Vou dar um salto no tópico, mas ele faz a volta, vamos comigo?
Eu cresci em circunstâncias bastante instáveis e, muitas vezes, mesmo sendo apenas uma criança, eu precisava abrir mão dos meus sentimentos para proteger minha mãe e meu irmão. Proteger minha mãe porque ela já tinha tantas coisas com as quais se preocupar, eu não queria ser mais uma. Proteger meu irmão porque ele era mais novo e ainda tinha chance de esquecer muitas das coisas que aconteceram. Aí é isso, né? Apesar de consciente desse meu modo de lidar com a vida, de achar que outros problemas são mais importantes que os meus (e talvez sejam, mas isso não significa que os meus são menos importantes, porque não é nem comparável), é muito difícil ser sincera com a minha mãe e admitir que preciso de ajuda dela. E aí voltamos para o ponto onde começamos: eu e Ana Claudia (minha terapeuta, uma querida) concluímos que eu precisava chamar minha mãe e também minha tia que mora em Campinas.

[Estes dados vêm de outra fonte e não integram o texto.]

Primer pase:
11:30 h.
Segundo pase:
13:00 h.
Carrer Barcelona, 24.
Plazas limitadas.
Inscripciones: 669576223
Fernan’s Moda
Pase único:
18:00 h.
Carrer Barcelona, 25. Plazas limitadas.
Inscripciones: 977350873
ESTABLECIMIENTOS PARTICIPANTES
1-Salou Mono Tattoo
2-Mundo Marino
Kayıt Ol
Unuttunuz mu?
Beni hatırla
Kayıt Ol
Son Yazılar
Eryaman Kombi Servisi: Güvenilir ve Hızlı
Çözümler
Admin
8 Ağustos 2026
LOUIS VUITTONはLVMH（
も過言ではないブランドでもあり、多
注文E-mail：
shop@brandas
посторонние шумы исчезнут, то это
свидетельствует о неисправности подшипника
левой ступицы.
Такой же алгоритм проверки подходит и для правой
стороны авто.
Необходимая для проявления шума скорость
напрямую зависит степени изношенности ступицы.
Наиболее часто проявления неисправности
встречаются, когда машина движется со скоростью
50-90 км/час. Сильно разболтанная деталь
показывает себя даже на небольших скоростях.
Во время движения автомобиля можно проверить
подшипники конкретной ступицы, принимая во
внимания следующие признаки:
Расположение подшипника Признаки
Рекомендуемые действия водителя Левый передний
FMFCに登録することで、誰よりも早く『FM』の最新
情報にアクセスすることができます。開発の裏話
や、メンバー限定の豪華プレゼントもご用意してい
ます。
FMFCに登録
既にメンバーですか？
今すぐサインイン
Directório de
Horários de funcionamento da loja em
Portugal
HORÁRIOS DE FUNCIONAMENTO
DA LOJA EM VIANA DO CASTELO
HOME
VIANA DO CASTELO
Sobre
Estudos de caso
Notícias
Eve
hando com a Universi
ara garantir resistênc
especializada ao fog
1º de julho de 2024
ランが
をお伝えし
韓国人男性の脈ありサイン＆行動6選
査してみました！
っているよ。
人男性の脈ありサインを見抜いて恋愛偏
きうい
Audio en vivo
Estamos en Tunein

Chamar minha mãe, admitir que estou adoecida, explicar mais ou menos quais são as causas do meu sofrimento, é uma parte difícil. Embora eu saiba que ela não pensa em mim e na minha vida em termos de fracasso ou vitória, eu preciso brigar muito com as vozes da minha cabeça para que esses pensamentos não me engulam, me mastiguem e me cuspam como um amalgamado de todos os eufemismos que eu já usei para dizer que eu precisava de ajuda sem necessariamente me comprometer ou fazer as pessoas se comprometerem com a ideia de que eu preciso de ajuda, porque é mais fácil eu apaziguar minha mãe e minhas tias e fingir que tá tudo certo, se eu usar palavras dúbias e escrever sobre minhas emoções com parcimônia, como se estivesse criando um relatório de iniciação científica, cujas fontes são realmente as vozes da minha cabeça. Enfim, tudo isso para dizer que é difícil, mas consegui falar para minha mãe usando as palavras corretas: estou deprimida, preciso de ajuda. Também falei para a Tia Nice (a tia que mora em Campinas).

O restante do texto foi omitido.